Financially, cancellation eliminates future recurring charges but does not usually produce cash inflow. If the subscription was prepaid annually, the economic benefit of cancellation is avoidance of future charges rather than an immediate reimbursement. Factor this into short‑term cash forecasts.
What to Do After Cancelling Ezviz
Once a subscription ends, review your security and budgeting choices: consider cheaper retention options, lower‑cost camera settings that reduce event triggers, or switching to local storage where feasible to move a recurring cost into a one‑off capital purchase. Recompute your total cost of ownership: hardware depreciation, local storage costs, and any added operational time for manual maintenance.

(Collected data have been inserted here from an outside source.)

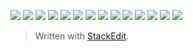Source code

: 
![](https://kktt007.top/note/2021_03_03_057.jpg)
![](https://kktt007.top/note/2021_03_03_056.jpg)
![](https://kktt007.top/note/2021_03_03_055.jpg)
![](https://kktt007.top/note/2021_03_03_054.jpg)
![](https://kktt007.top/note/2021_03_03_053.jpg)
![](https://kktt007.top/note/2021_03_03_052.jpg)
![](https://kktt007.top/note/2021_03_03_057.jpg)
![](https://kktt007.top/note/2021_03_03_056.jpg)
![](https://kktt007.top/note/2021_03_03_055.jpg)
![](https://kktt007.top/note/2021_03_03_054.jpg)
![](https://kktt007.top/note/2021_03_03_053.jpg)
![](https://kktt007.top/note/2021_03_03_052.jpg)
![](https://kktt007.top/note/2021_03_03_051.jpg)
![](https://kktt007.top/note/2021_03_03_050.jpg)

> Written with [StackEdit](https://stackedit.io/).
<!--stackedit_data:
eyJoaXN0b3J5IjpbNTIzNjk0NjAzXX0=
-->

Monitor bank and card statements for at least one full billing cycle after cancellation to confirm renewals have stopped. If unexpected charges appear, use your assembled documentation and financial dispute channels to seek recovery. From a budgeting point of view, record the cancellation as a recurring expense stopped and reallocate projected savings to higher‑priority items.
If the service was materially faulty or misdescribed, consider lodging a complaint with the relevant consumer protection authority or an industry ombudsman after gathering evidence. These routes can create leverage for dispute resolution where contractual terms are insufficient.